Die Batterie ist somit um sieben kWh kleiner als die des Model 3 Longrange. Das erklärt, warum das Model Y um gerade einmal 200 Kilo schwerer ist. Dafür lädt das Model Y auch flott. Tesla verrät nicht, welcher Akku nun genau drinsteckt. Ein Panasonic- oder ein LFP-Akku von CATL. Jedenfalls war die Batterie am Tesla Supercharger in 45 Minuten von zehn auf 90 Prozent geladen. Zeit genug für eine Pause und ein Plauscherl mit den Model-S-, -3- und -X-Fahrern über Teslas neuesten Wurf.

Da und dort hat er auch Kritikpunkte. Zum Beispiel verwechselte das Model Y eine Tasche mit einem Laptop mit einem möglichen Beifahrer und schlug Alarm, die Tasche gefälligst anzuschnallen.

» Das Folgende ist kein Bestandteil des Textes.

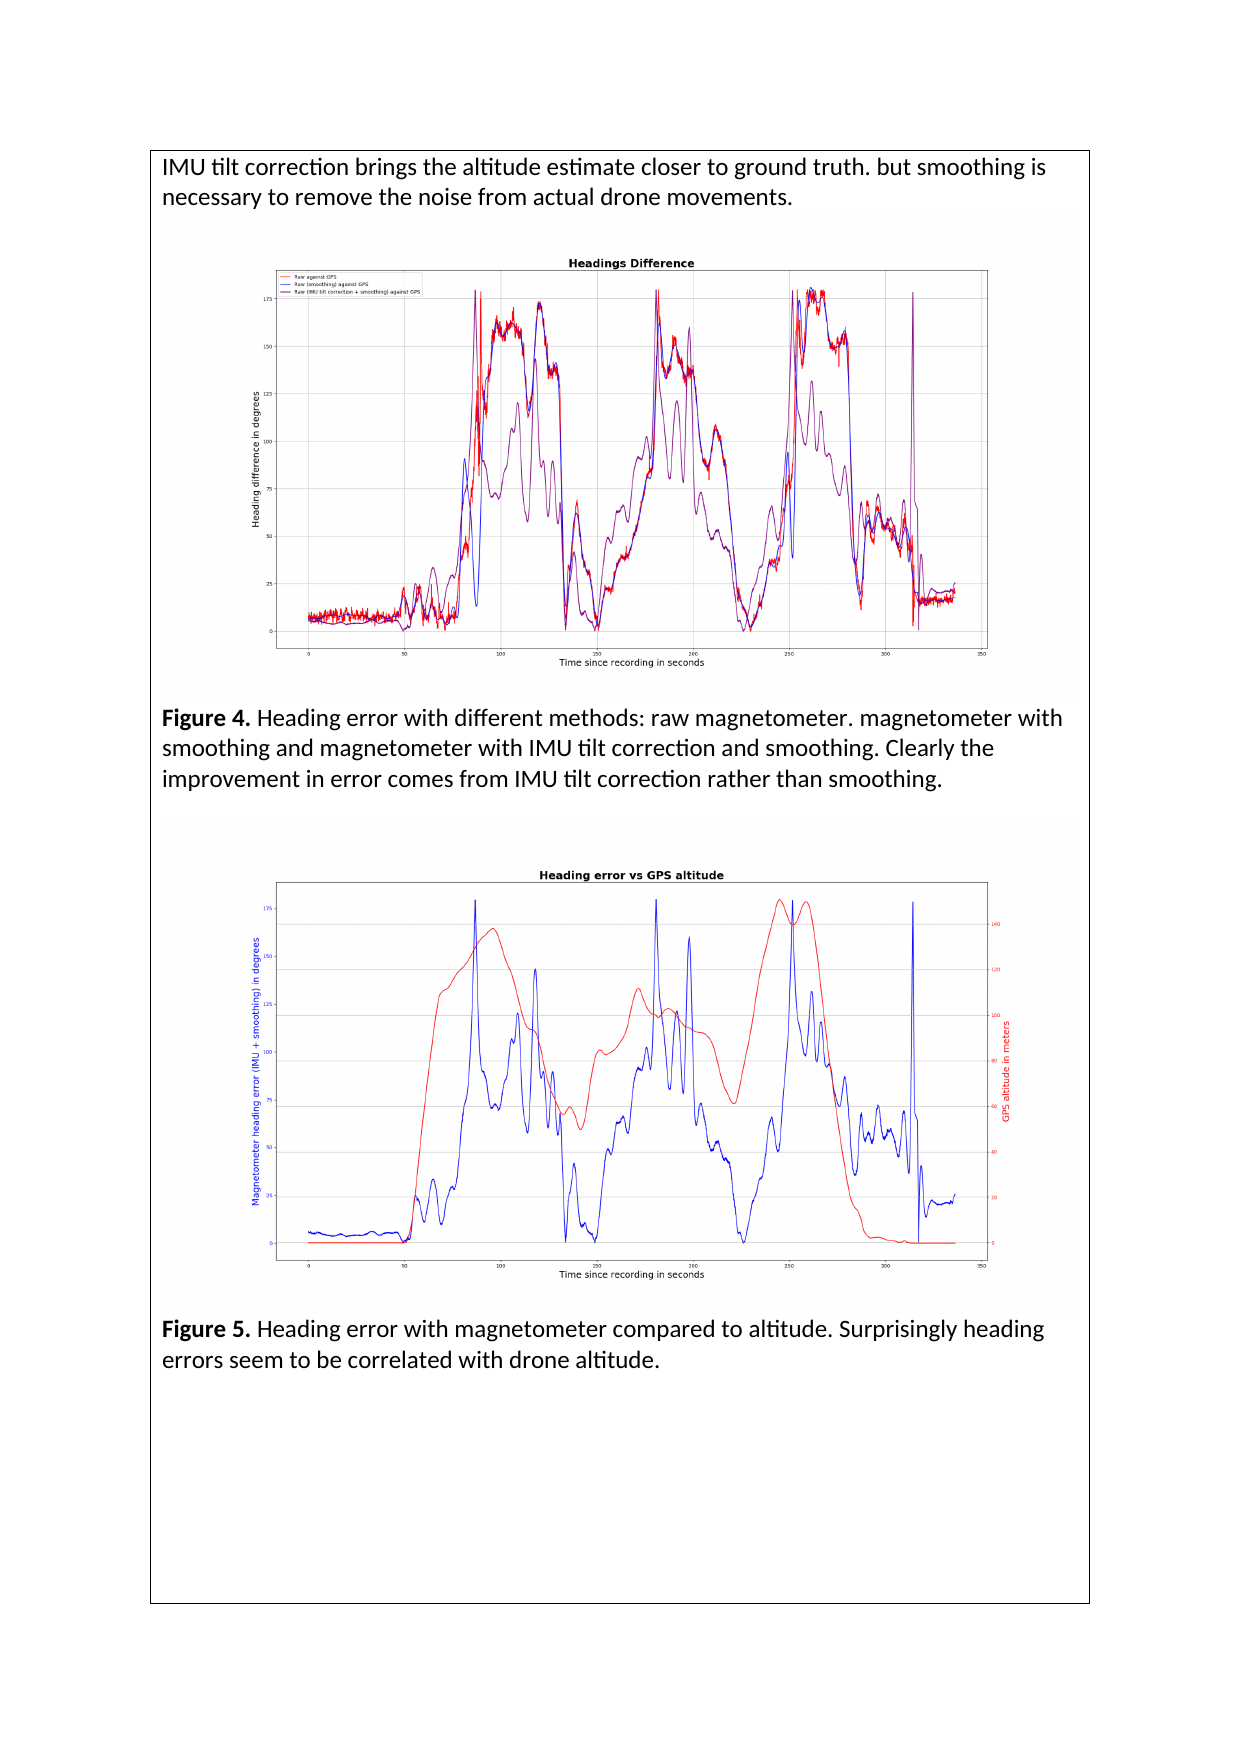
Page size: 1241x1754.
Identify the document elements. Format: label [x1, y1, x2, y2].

picture [161, 823, 1079, 1314]
picture [161, 212, 1079, 702]
table_header [151, 151, 1089, 1603]
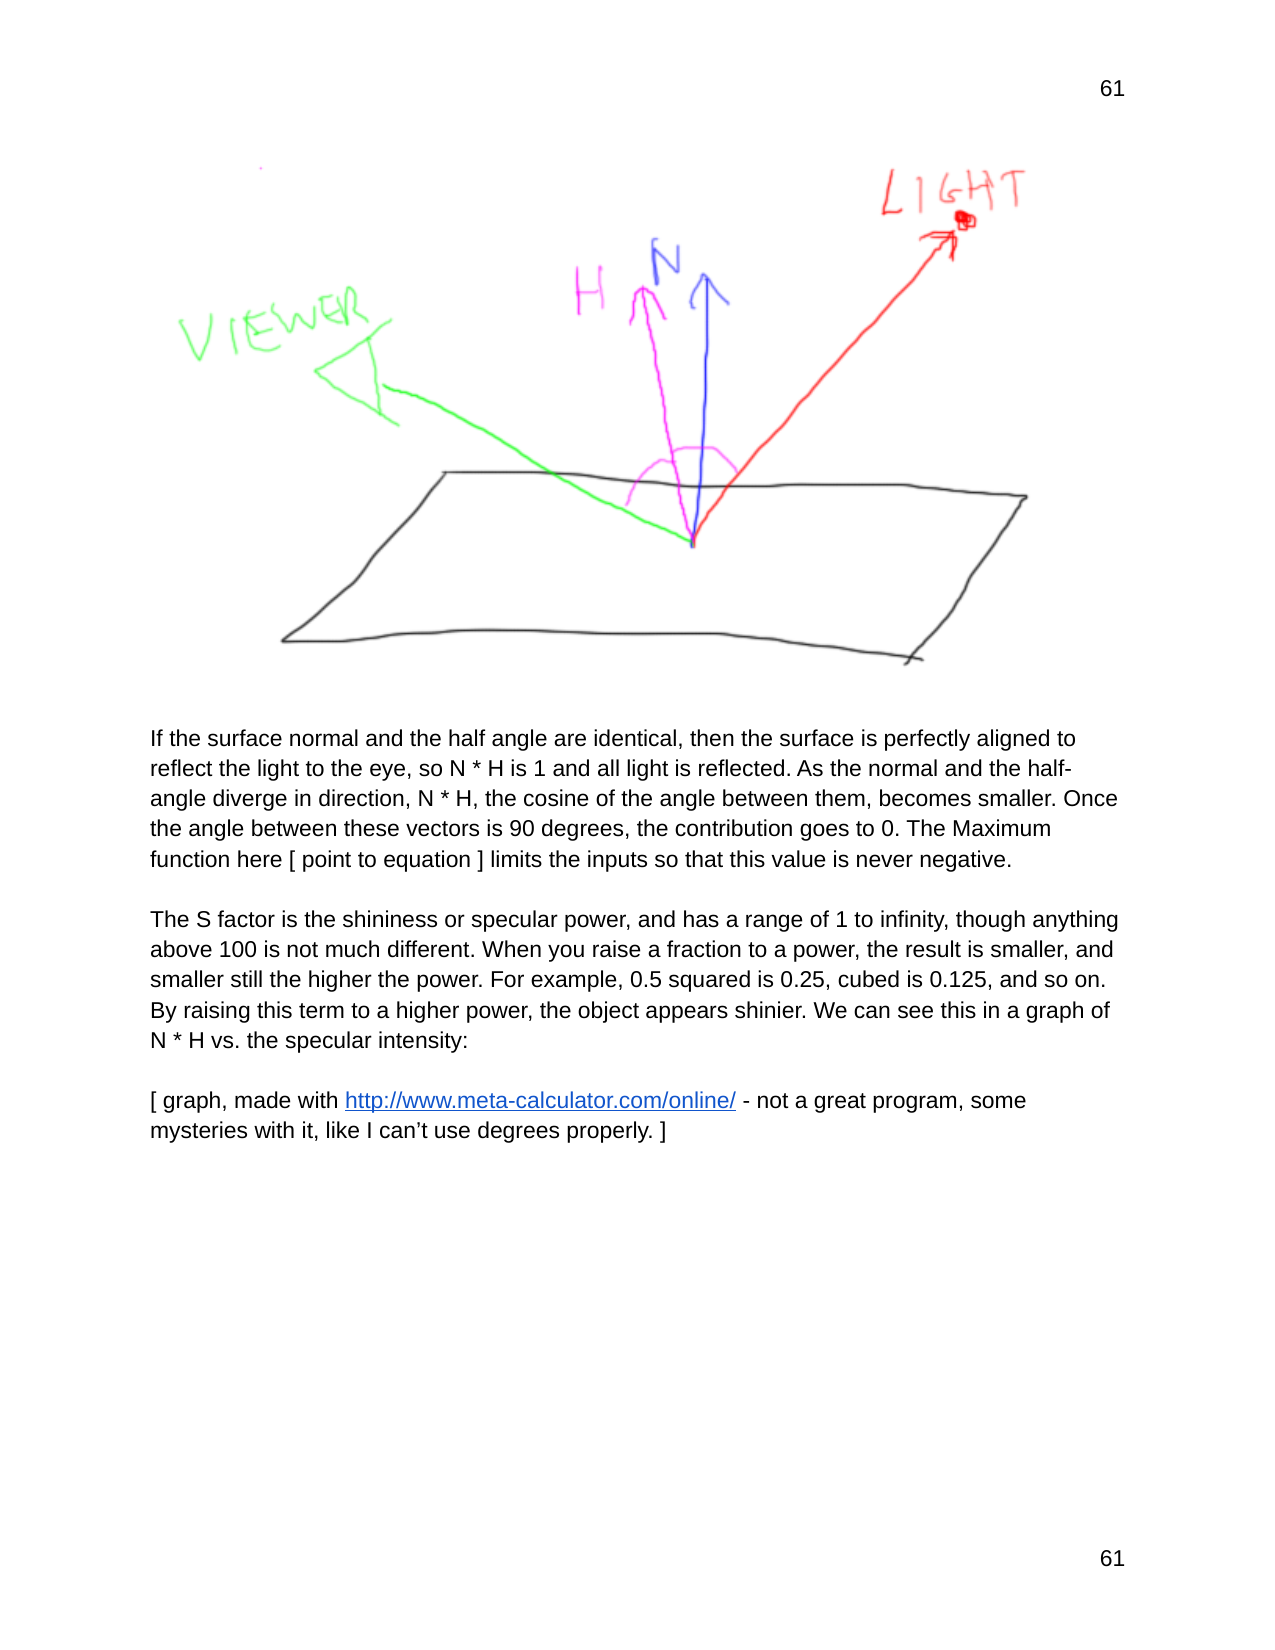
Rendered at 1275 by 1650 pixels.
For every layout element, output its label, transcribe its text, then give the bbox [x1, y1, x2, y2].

picture [168, 150, 1087, 691]
text If the surface normal and the half angle are identical, then the surface is perfectly aligned to reflect the light to the eye, so N * H is 1 and all light is reflected. As the normal and the half-angle diverge in direction, N * H, the cosine of the angle between them, becomes smaller. Once the angle between these vectors is 90 degrees, the contribution goes to 0. The Maximum function here [ point to equation ] limits the inputs so that this value is never negative. [150, 725, 1125, 872]
text The S factor is the shininess or specular power, and has a range of 1 to infinity, though anything above 100 is not much different. When you raise a fraction to a power, the result is smaller, and smaller still the higher the power. For example, 0.5 squared is 0.25, cubed is 0.125, and so on. By raising this term to a higher power, the object appears shinier. We can see this in a graph of N * H vs. the specular intensity: [150, 906, 1125, 1053]
text [ graph, made with http://www.meta-calculator.com/online/ - not a great program, some mysteries with it, like I can’t use degrees properly. ] [150, 1087, 1125, 1144]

Ganz schlimm ist Teslas Verkehrsschilderkennung, die bereits seit einem Jahr Teil des Systems ist. Überkopfanzeigen auf der Autobahn ignoriert die Erkennung genauso wie Geschwindigkeitsbegrenzungen im Baustellenbereich. Ab und zu klappt es, meistens aber nicht, wenn die Geschwindigkeit nicht in den Kartendaten gespeichert ist. Unverständlich, warum Tesla das nicht hinbekommt. Jeder VW kann das besser. Ähnliches gilt für den Abblendassistenten. Der schaltet das Fernlicht eher nach Lust und Laune ein und aus und blendet im vollbeleuchteten Ortsgebiet Passanten. Gar nicht gut.

Ausgezeichnet arbeiten hingegen die Spracherkennung, der Stauassistent und natürlich das Navigationssystem.

Fazit

Teslas Model Y hat gefehlt in der Produktpalette der Amerikaner. Es ist geräumig, bietet jede Menge Platz für alle Lebenslagen und geizt dabei nicht mit Leistung und Fahrspaß. Gegeizt wird vielmehr beim Verbrauch, der dem Auto eine alltagstaugliche Reichweite beschert.